Wednesday, May 21, 2014

Houston this is Vonitza, we have a problem

We may jump ship. Nerves have become frazzled and everyone is a little on edge. The isle of Kefalonia has been made so attractive*, we may go ashore with our bags, bid farewell to Eric, and... come what may.  We are enjoying an evening pizza in Vonitza, all the while making enquiries into TripAdvisor for an alternative plan.

*Martha seems to have a bit of jealousy surfacing and may wish to have her man to herself.  I'm frustrated by the lack of any interest in Eric to include us in his plans to make ports, or to discuss his plans once we arrive.  Eric seems exhausted from the Messina episode which earned him a bit of latitude now spent.  There are frequent emotionally incontinent responses from Martha who seems to believe Eric has magical powers, and sees herself as a Shaman.

P.S. This is not an unexpected turn of events as 4 personalities in 100 square feet for 12 days can be a bit of a challenge.

Tuesday, May 20, 2014

έχουμε φτάσει!

May 20 1pm - Bonitza, GR

We are close to the village of Bonitza where we will meet Eric's friend Luc and his wife, Francoise, who are anchored in the central bay of the city.  More later...

We meet Luc and Francoise for aperitif. She was au pair in Seattle in 70's and Luc at 73 retired 8 years from Channel 2 French TV.  Both have good English;  Luc's charming exchanges with Anna had everyone laughing.  This, our first night on Greek soil, was a most enjoyable evening that ran to a midnight trip to a Taverna for a final round of drinks.  Tensions seem to relax a bit.


Monday, May 19, 2014

The Cyclades come slowly as we motor Sicily's North shore- May 17 6pm

TO HOMER
By John Keats


Standing aloof in giant ignorance,
   Of thee I hear and of the Cyclades,
As one who sits ashore and longs perchance
   To visit dolphin-coral in deep seas.
So thou wast blind;—but then the veil was rent,
   For Jove uncurtain'd Heaven to let thee live,
And Neptune made for thee a spumy tent,
   And Pan made sing for thee his forest-hive;
Aye on the shores of darkness there is light,
   And precipices show untrodden green,
There is a budding morrow in midnight,
   There is a triple sight in blindness keen;
Such seeing hadst thou, as it once befel
To Dian, Queen of Earth, and Heaven, and Hell.

Anna chose this Keats poem.  It's a little early to post it but I liked it so well that I couldn't resist.  We now are on a course direct to Greece.  (Later the plan is change and we learn we will anchor in the Straits.) It will take until Tuesday mid-day to cross so no cellular or wifi until then.

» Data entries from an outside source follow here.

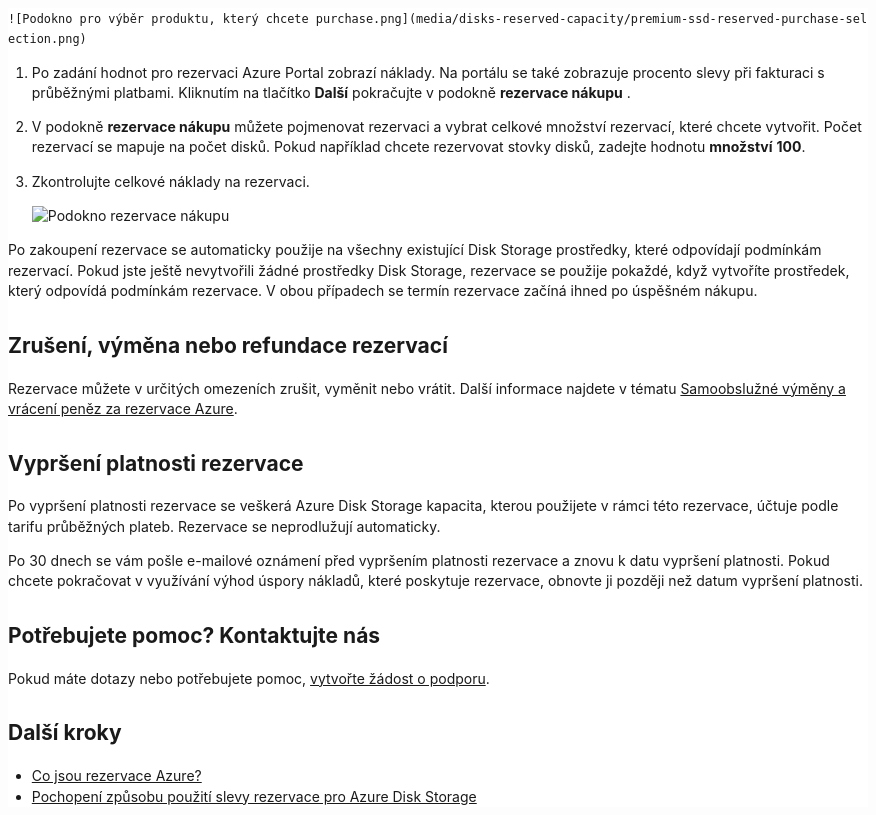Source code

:    ![Podokno pro výběr produktu, který chcete purchase.png](media/disks-reserved-capacity/premium-ssd-reserved-purchase-selection.png)

1. Po zadání hodnot pro rezervaci Azure Portal zobrazí náklady. Na portálu se také zobrazuje procento slevy při fakturaci s průběžnými platbami. Kliknutím na tlačítko **Další** pokračujte v podokně **rezervace nákupu** .

1. V podokně **rezervace nákupu** můžete pojmenovat rezervaci a vybrat celkové množství rezervací, které chcete vytvořit. Počet rezervací se mapuje na počet disků. Pokud například chcete rezervovat stovky disků, zadejte hodnotu **množství** **100**.

1. Zkontrolujte celkové náklady na rezervaci.

    ![Podokno rezervace nákupu](media/disks-reserved-capacity/premium-ssd-reserved-selecting-sku-total-purchase.png)

Po zakoupení rezervace se automaticky použije na všechny existující Disk Storage prostředky, které odpovídají podmínkám rezervací. Pokud jste ještě nevytvořili žádné prostředky Disk Storage, rezervace se použije pokaždé, když vytvoříte prostředek, který odpovídá podmínkám rezervace. V obou případech se termín rezervace začíná ihned po úspěšném nákupu.

## <a name="cancel-exchange-or-refund-reservations"></a>Zrušení, výměna nebo refundace rezervací

Rezervace můžete v určitých omezeních zrušit, vyměnit nebo vrátit. Další informace najdete v tématu [Samoobslužné výměny a vrácení peněz za rezervace Azure](../cost-management-billing/reservations/exchange-and-refund-azure-reservations.md).

## <a name="expiration-of-a-reservation"></a>Vypršení platnosti rezervace

Po vypršení platnosti rezervace se veškerá Azure Disk Storage kapacita, kterou použijete v rámci této rezervace, účtuje podle tarifu průběžných plateb. Rezervace se neprodlužují automaticky.

Po 30 dnech se vám pošle e-mailové oznámení před vypršením platnosti rezervace a znovu k datu vypršení platnosti. Pokud chcete pokračovat v využívání výhod úspory nákladů, které poskytuje rezervace, obnovte ji později než datum vypršení platnosti.

## <a name="need-help-contact-us"></a>Potřebujete pomoc? Kontaktujte nás

Pokud máte dotazy nebo potřebujete pomoc, [vytvořte žádost o podporu](https://go.microsoft.com/fwlink/?linkid=2083458).

## <a name="next-steps"></a>Další kroky

- [Co jsou rezervace Azure?](../cost-management-billing/reservations/save-compute-costs-reservations.md)
- [Pochopení způsobu použití slevy rezervace pro Azure Disk Storage](../cost-management-billing/reservations/understand-disk-reservations.md)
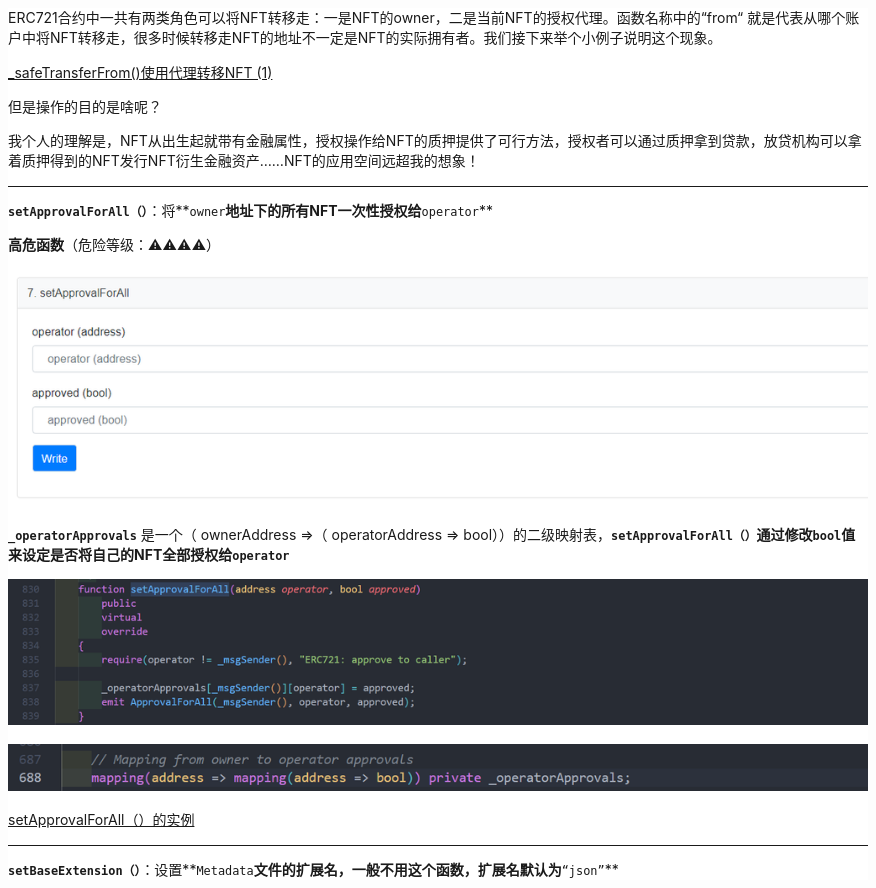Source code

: ERC721合约中一共有两类角色可以将NFT转移走：一是NFT的owner，二是当前NFT的授权代理。函数名称中的“from“ 就是代表从哪个账户中将NFT转移走，很多时候转移走NFT的地址不一定是NFT的实际拥有者。我们接下来举个小例子说明这个现象。

[_safeTransferFrom()使用代理转移NFT (1)](_safeTransferFrom()%E4%BD%BF%E7%94%A8%E4%BB%A3%E7%90%86%E8%BD%AC%E7%A7%BBNFT%20(1)%209ed361c7830b4b1a8375000b5bedcd07.md)

但是操作的目的是啥呢？

我个人的理解是，NFT从出生起就带有金融属性，授权操作给NFT的质押提供了可行方法，授权者可以通过质押拿到贷款，放贷机构可以拿着质押得到的NFT发行NFT衍生金融资产……NFT的应用空间远超我的想象！

---

**`setApprovalForAll（）`**：将**`owner`**地址下的所有NFT一次性授权给**`operator`**

**高危函数**（危险等级：⚠︎⚠︎⚠︎⚠︎）

![Untitled](Untitled%2072.png)

**`_operatorApprovals`** 是一个（ ownerAddress ⇒（ operatorAddress ⇒ bool））的二级映射表，**`setApprovalForAll（）`通过修改`bool`值来设定是否将自己的NFT全部授权给`operator`**

![Untitled](Untitled%2073.png)

![Untitled](Untitled%2074.png)

[setApprovalForAll（）的实例](setApprovalForAll%EF%BC%88%EF%BC%89%E7%9A%84%E5%AE%9E%E4%BE%8B%2006a266d055b346cfb592940ae772bd9a.md)

---

**`setBaseExtension（）`**：设置**`Metadata`**文件的扩展名，一般不用这个函数，扩展名默认为**`“json”`**
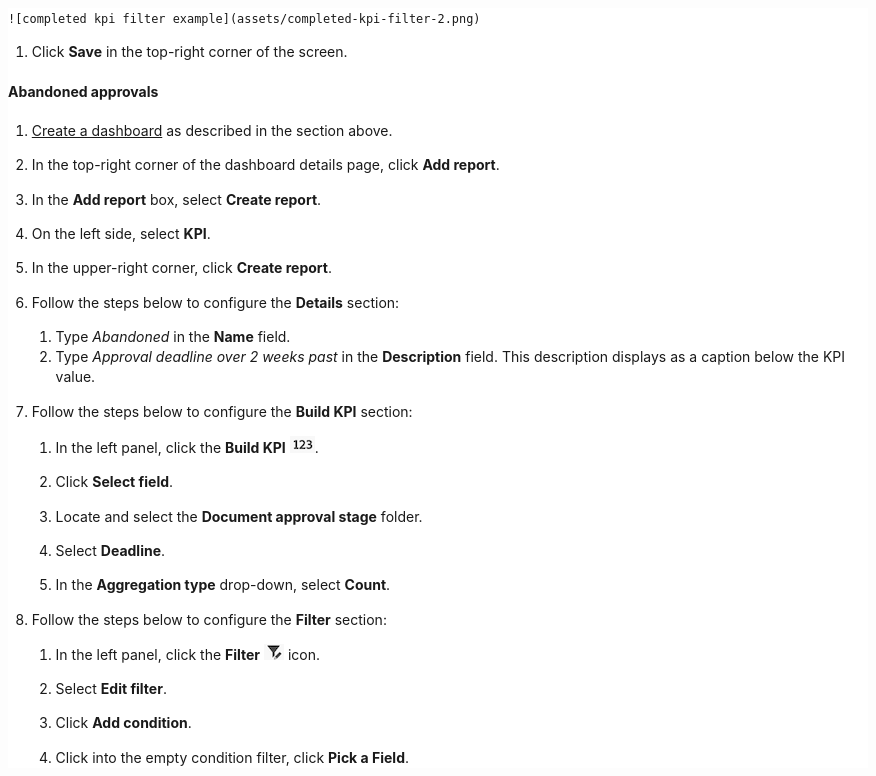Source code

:     ![completed kpi filter example](assets/completed-kpi-filter-2.png)
1. Click **Save** in the top-right corner of the screen.

#### Abandoned approvals

1. [Create a dashboard](#create-a-dashboard) as described in the section above. 
1. In the top-right corner of the dashboard details page, click **Add report**. 

1. In the **Add report** box, select **Create report**.  

1. On the left side, select **KPI**.

1. In the upper-right corner, click **Create report**.  

1. Follow the steps below to configure the **Details** section: 

    1. Type _Abandoned_  in the **Name** field. 
    1. Type _Approval deadline over 2 weeks past_ in the **Description** field. This description displays as a caption below the KPI value. 

1. Follow the steps below to configure the **Build KPI** section: 

    1. In the left panel, click the **Build KPI** ![Build KPI icon](assets/build-kpi-icon.png).

    1. Click **Select field**.  

    1. Locate and select the **Document approval stage** folder.

    1. Select **Deadline**.

    1. In the **Aggregation type** drop-down, select **Count**.

1. Follow the steps below to configure the **Filter** section: 

    1. In the left panel, click the **Filter** ![Filter icon](assets/filter-icon.png) icon. 

    1. Select **Edit filter**. 

    1. Click **Add condition**. 

    1. Click into the empty condition filter, click **Pick a Field**.
    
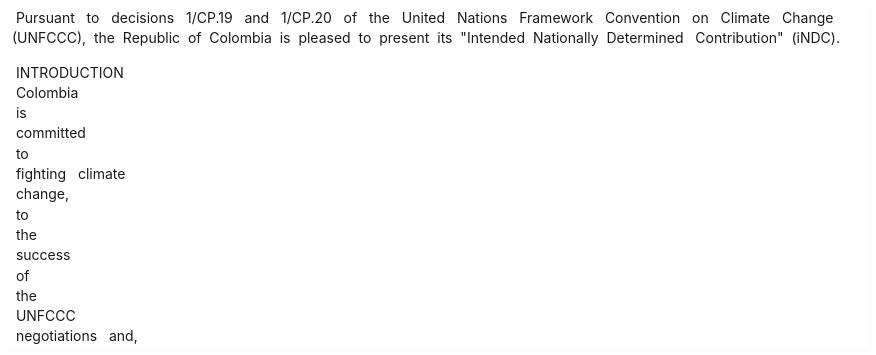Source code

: <meta http-equiv='Content-Type' content='text/html; charset=utf-8'>	
  
Pursuant	
   to	
   decisions	
   1/CP.19	
   and	
   1/CP.20	
   of	
   the	
   United	
   Nations	
   Framework	
   Convention	
   on	
   Climate	
  
Change	
  (UNFCCC),	
  the	
  Republic	
  of	
  Colombia	
  is	
  pleased	
  to	
  present	
  its	
  "Intended	
  Nationally	
  Determined	
  
Contribution"	
  (iNDC).	
  	
  
	
  
INTRODUCTION	
  
Colombia	
   is	
   committed	
   to	
   fighting	
   climate	
   change,	
   to	
   the	
   success	
   of	
   the	
   UNFCCC	
   negotiations	
   and,	
  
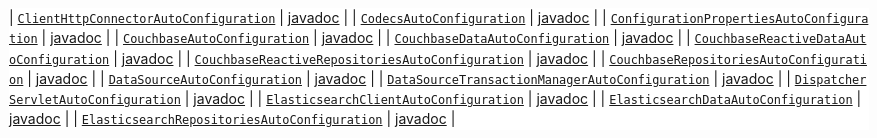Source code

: | [`ClientHttpConnectorAutoConfiguration`](https://github.com/spring-projects/spring-boot/tree/main/spring-boot-project/spring-boot-autoconfigure/src/main/java/org/springframework/boot/autoconfigure/web/reactive/function/client/ClientHttpConnectorAutoConfiguration.java) | [javadoc](https://docs.spring.io/spring-boot/docs/3.2.0-SNAPSHOT/api/org/springframework/boot/autoconfigure/web/reactive/function/client/ClientHttpConnectorAutoConfiguration.html) |
| [`CodecsAutoConfiguration`](https://github.com/spring-projects/spring-boot/tree/main/spring-boot-project/spring-boot-autoconfigure/src/main/java/org/springframework/boot/autoconfigure/http/codec/CodecsAutoConfiguration.java) | [javadoc](https://docs.spring.io/spring-boot/docs/3.2.0-SNAPSHOT/api/org/springframework/boot/autoconfigure/http/codec/CodecsAutoConfiguration.html) |
| [`ConfigurationPropertiesAutoConfiguration`](https://github.com/spring-projects/spring-boot/tree/main/spring-boot-project/spring-boot-autoconfigure/src/main/java/org/springframework/boot/autoconfigure/context/ConfigurationPropertiesAutoConfiguration.java) | [javadoc](https://docs.spring.io/spring-boot/docs/3.2.0-SNAPSHOT/api/org/springframework/boot/autoconfigure/context/ConfigurationPropertiesAutoConfiguration.html) |
| [`CouchbaseAutoConfiguration`](https://github.com/spring-projects/spring-boot/tree/main/spring-boot-project/spring-boot-autoconfigure/src/main/java/org/springframework/boot/autoconfigure/couchbase/CouchbaseAutoConfiguration.java) | [javadoc](https://docs.spring.io/spring-boot/docs/3.2.0-SNAPSHOT/api/org/springframework/boot/autoconfigure/couchbase/CouchbaseAutoConfiguration.html) |
| [`CouchbaseDataAutoConfiguration`](https://github.com/spring-projects/spring-boot/tree/main/spring-boot-project/spring-boot-autoconfigure/src/main/java/org/springframework/boot/autoconfigure/data/couchbase/CouchbaseDataAutoConfiguration.java) | [javadoc](https://docs.spring.io/spring-boot/docs/3.2.0-SNAPSHOT/api/org/springframework/boot/autoconfigure/data/couchbase/CouchbaseDataAutoConfiguration.html) |
| [`CouchbaseReactiveDataAutoConfiguration`](https://github.com/spring-projects/spring-boot/tree/main/spring-boot-project/spring-boot-autoconfigure/src/main/java/org/springframework/boot/autoconfigure/data/couchbase/CouchbaseReactiveDataAutoConfiguration.java) | [javadoc](https://docs.spring.io/spring-boot/docs/3.2.0-SNAPSHOT/api/org/springframework/boot/autoconfigure/data/couchbase/CouchbaseReactiveDataAutoConfiguration.html) |
| [`CouchbaseReactiveRepositoriesAutoConfiguration`](https://github.com/spring-projects/spring-boot/tree/main/spring-boot-project/spring-boot-autoconfigure/src/main/java/org/springframework/boot/autoconfigure/data/couchbase/CouchbaseReactiveRepositoriesAutoConfiguration.java) | [javadoc](https://docs.spring.io/spring-boot/docs/3.2.0-SNAPSHOT/api/org/springframework/boot/autoconfigure/data/couchbase/CouchbaseReactiveRepositoriesAutoConfiguration.html) |
| [`CouchbaseRepositoriesAutoConfiguration`](https://github.com/spring-projects/spring-boot/tree/main/spring-boot-project/spring-boot-autoconfigure/src/main/java/org/springframework/boot/autoconfigure/data/couchbase/CouchbaseRepositoriesAutoConfiguration.java) | [javadoc](https://docs.spring.io/spring-boot/docs/3.2.0-SNAPSHOT/api/org/springframework/boot/autoconfigure/data/couchbase/CouchbaseRepositoriesAutoConfiguration.html) |
| [`DataSourceAutoConfiguration`](https://github.com/spring-projects/spring-boot/tree/main/spring-boot-project/spring-boot-autoconfigure/src/main/java/org/springframework/boot/autoconfigure/jdbc/DataSourceAutoConfiguration.java) | [javadoc](https://docs.spring.io/spring-boot/docs/3.2.0-SNAPSHOT/api/org/springframework/boot/autoconfigure/jdbc/DataSourceAutoConfiguration.html) |
| [`DataSourceTransactionManagerAutoConfiguration`](https://github.com/spring-projects/spring-boot/tree/main/spring-boot-project/spring-boot-autoconfigure/src/main/java/org/springframework/boot/autoconfigure/jdbc/DataSourceTransactionManagerAutoConfiguration.java) | [javadoc](https://docs.spring.io/spring-boot/docs/3.2.0-SNAPSHOT/api/org/springframework/boot/autoconfigure/jdbc/DataSourceTransactionManagerAutoConfiguration.html) |
| [`DispatcherServletAutoConfiguration`](https://github.com/spring-projects/spring-boot/tree/main/spring-boot-project/spring-boot-autoconfigure/src/main/java/org/springframework/boot/autoconfigure/web/servlet/DispatcherServletAutoConfiguration.java) | [javadoc](https://docs.spring.io/spring-boot/docs/3.2.0-SNAPSHOT/api/org/springframework/boot/autoconfigure/web/servlet/DispatcherServletAutoConfiguration.html) |
| [`ElasticsearchClientAutoConfiguration`](https://github.com/spring-projects/spring-boot/tree/main/spring-boot-project/spring-boot-autoconfigure/src/main/java/org/springframework/boot/autoconfigure/elasticsearch/ElasticsearchClientAutoConfiguration.java) | [javadoc](https://docs.spring.io/spring-boot/docs/3.2.0-SNAPSHOT/api/org/springframework/boot/autoconfigure/elasticsearch/ElasticsearchClientAutoConfiguration.html) |
| [`ElasticsearchDataAutoConfiguration`](https://github.com/spring-projects/spring-boot/tree/main/spring-boot-project/spring-boot-autoconfigure/src/main/java/org/springframework/boot/autoconfigure/data/elasticsearch/ElasticsearchDataAutoConfiguration.java) | [javadoc](https://docs.spring.io/spring-boot/docs/3.2.0-SNAPSHOT/api/org/springframework/boot/autoconfigure/data/elasticsearch/ElasticsearchDataAutoConfiguration.html) |
| [`ElasticsearchRepositoriesAutoConfiguration`](https://github.com/spring-projects/spring-boot/tree/main/spring-boot-project/spring-boot-autoconfigure/src/main/java/org/springframework/boot/autoconfigure/data/elasticsearch/ElasticsearchRepositoriesAutoConfiguration.java) | [javadoc](https://docs.spring.io/spring-boot/docs/3.2.0-SNAPSHOT/api/org/springframework/boot/autoconfigure/data/elasticsearch/ElasticsearchRepositoriesAutoConfiguration.html) |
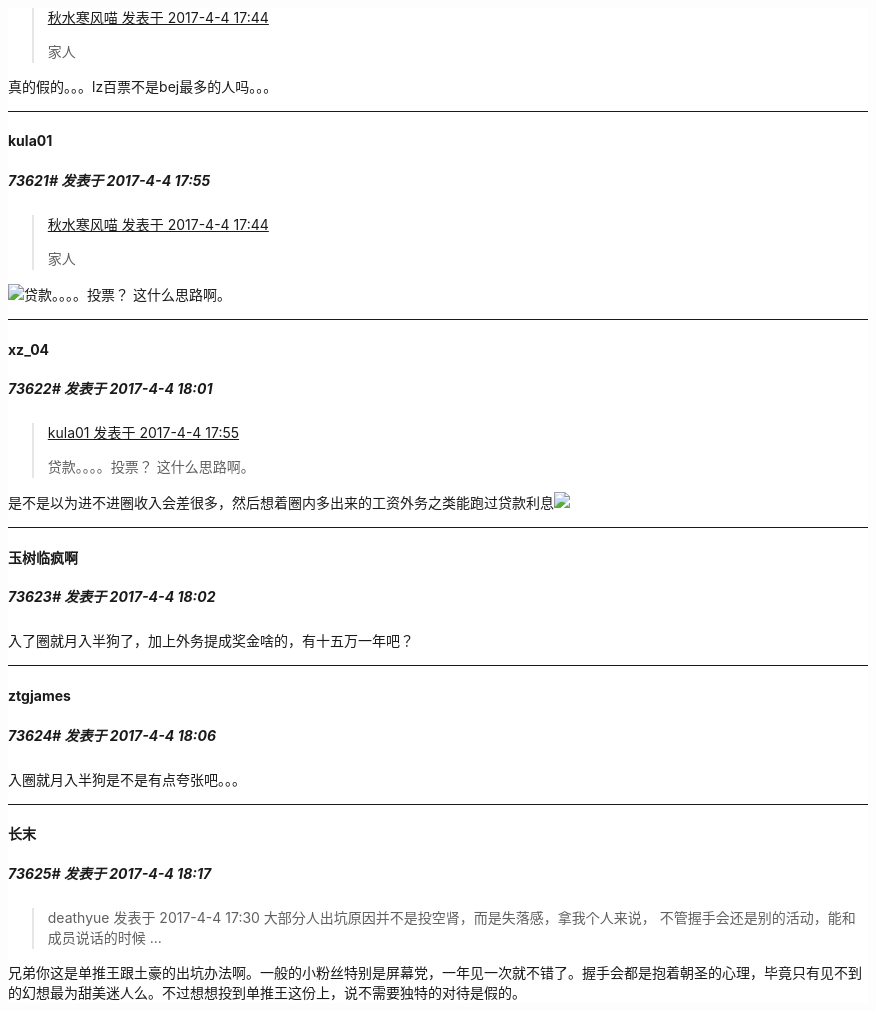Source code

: <blockquote><a href="httphttps://bbs.saraba1st.com/2b/forum.php?mod=redirect&amp;goto=findpost&amp;pid=35581710&amp;ptid=1105387" target="_blank">秋水寒风喵 发表于 2017-4-4 17:44</a>

家人</blockquote>
真的假的。。。lz百票不是bej最多的人吗。。。


*****

####  kula01  
##### 73621#       发表于 2017-4-4 17:55


<blockquote><a href="httphttps://bbs.saraba1st.com/2b/forum.php?mod=redirect&amp;goto=findpost&amp;pid=35581710&amp;ptid=1105387" target="_blank">秋水寒风喵 发表于 2017-4-4 17:44</a>

家人</blockquote>
<img src="https://static.saraba1st.com/image/smiley/nq/010.gif" referrerpolicy="no-referrer">贷款。。。。投票？ 这什么思路啊。


*****

####  xz_04  
##### 73622#       发表于 2017-4-4 18:01


<blockquote><a href="httphttps://bbs.saraba1st.com/2b/forum.php?mod=redirect&amp;goto=findpost&amp;pid=35581804&amp;ptid=1105387" target="_blank">kula01 发表于 2017-4-4 17:55</a>

贷款。。。。投票？ 这什么思路啊。</blockquote>
是不是以为进不进圈收入会差很多，然后想着圈内多出来的工资外务之类能跑过贷款利息<img src="https://static.saraba1st.com/image/smiley/nq/010.gif" referrerpolicy="no-referrer">


*****

####  玉树临疯啊  
##### 73623#       发表于 2017-4-4 18:02


入了圈就月入半狗了，加上外务提成奖金啥的，有十五万一年吧？


*****

####  ztgjames  
##### 73624#       发表于 2017-4-4 18:06


入圈就月入半狗是不是有点夸张吧。。。


*****

####  长末  
##### 73625#       发表于 2017-4-4 18:17


<blockquote>deathyue 发表于 2017-4-4 17:30
大部分人出坑原因并不是投空肾，而是失落感，拿我个人来说， 不管握手会还是别的活动，能和成员说话的时候 ...</blockquote>
兄弟你这是单推王跟土豪的出坑办法啊。一般的小粉丝特别是屏幕党，一年见一次就不错了。握手会都是抱着朝圣的心理，毕竟只有见不到的幻想最为甜美迷人么。不过想想投到单推王这份上，说不需要独特的对待是假的。
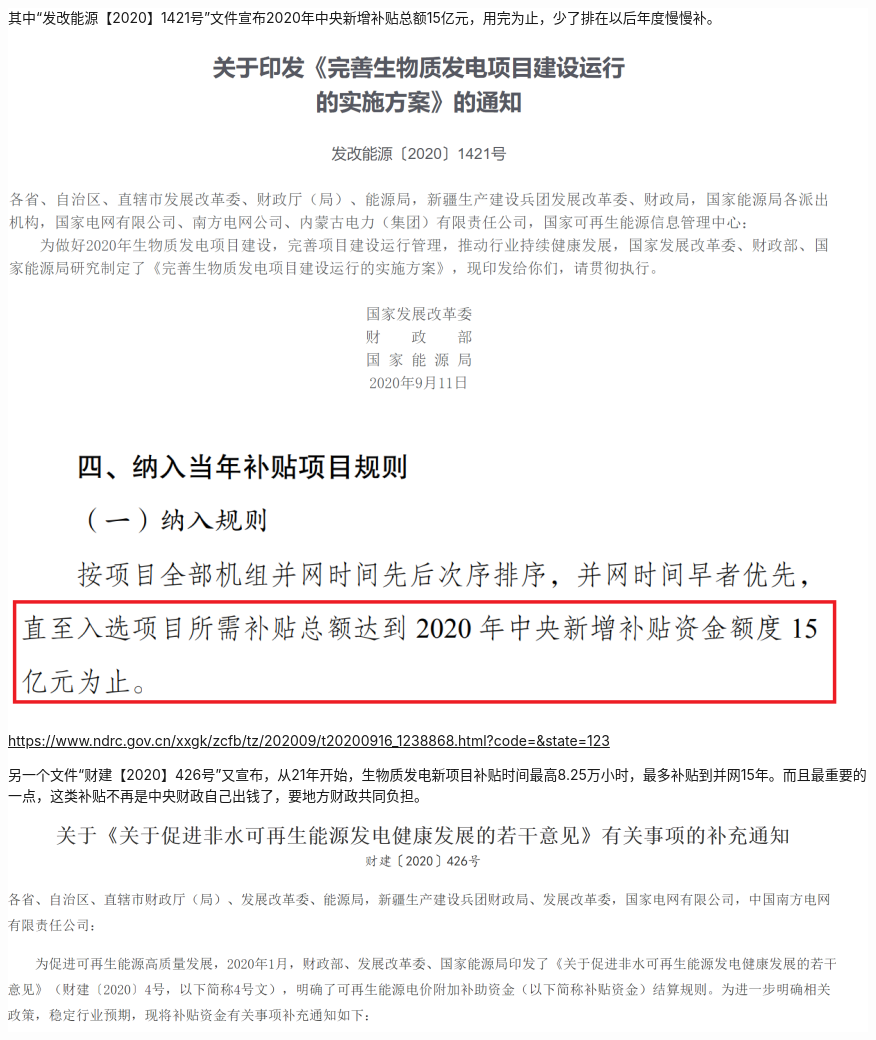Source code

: 
其中“发改能源【2020】1421号”文件宣布2020年中央新增补贴总额15亿元，用完为止，少了排在以后年度慢慢补。

![](/images/btnews/0501_0600/0509/ae27c8e7-801b-4a1f-a1bd-ffa607be6dbd.png)

 

![](/images/btnews/0501_0600/0509/e0db1c65-b064-4bef-a027-d2217cf9e00c.png)

https://www.ndrc.gov.cn/xxgk/zcfb/tz/202009/t20200916_1238868.html?code=&state=123


另一个文件“财建【2020】426号”又宣布，从21年开始，生物质发电新项目补贴时间最高8.25万小时，最多补贴到并网15年。而且最重要的一点，这类补贴不再是中央财政自己出钱了，要地方财政共同负担。

![](/images/btnews/0501_0600/0509/74ef3f63-bc7b-4e6c-9e6b-d33e10be4386.png)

We saw a floating bale wrapped in black plastic with straps and a radio antenna float by.  Both Anna and Eric thought it was drugs.  Later that same night we came across a very large ship with no IES (identifying signal) and as we neared the vessel, they turned off their lights and thus disappeared completely.  Another suspected drug shipment.  Later in the day a military helicopter flew low over us

Under power, we head toward the Messina Straits.

Sunday, May 18, 2014

Before and after Lipari




We are visited again by a small bird.
 I splashed some water from a bottle onto the deck next to it and flicked a couple of bits of bread his way.  To my everlasting surprise, the bird flew up and alighted on my fingers and gave a couple of pecks at the remains of the bread.













Later, after lunch, the fishing reel began to buzz loudly as tuna #2 attacked the lure.

This little fellow, about 2 kg, was quickly dispatched, filleted and readied for the promised feast with Luc and Francoise.



After the thunderstorm we approach Lipari












We left Lipari under a soothing sunset.


Eric announced a plan to anchor in the Straits of Messina 35 miles East.  This plan seemed reasonable to all.  But we lost good wind, and when we reached the Straits it was 11pm. The Captain was uncertain that a previously relied upon anchorage was sufficient and pressed on to another, also unsuitable for undisclosed reasons.  Then we approached a mooring dock, a private yacht club perhaps, and the attendant (it's now 1am) quoted 88 Euros to tie up.  Unacceptable.

We move on down the Strait to the toe of Italy.  I slept for 3 hours and took over at 5 am for Eric who had stood the watch all night.  We continued through the second night and by 8:30pm yesterday we crossed the Ionian all of us recovered thanks to our new favorite sport...napping.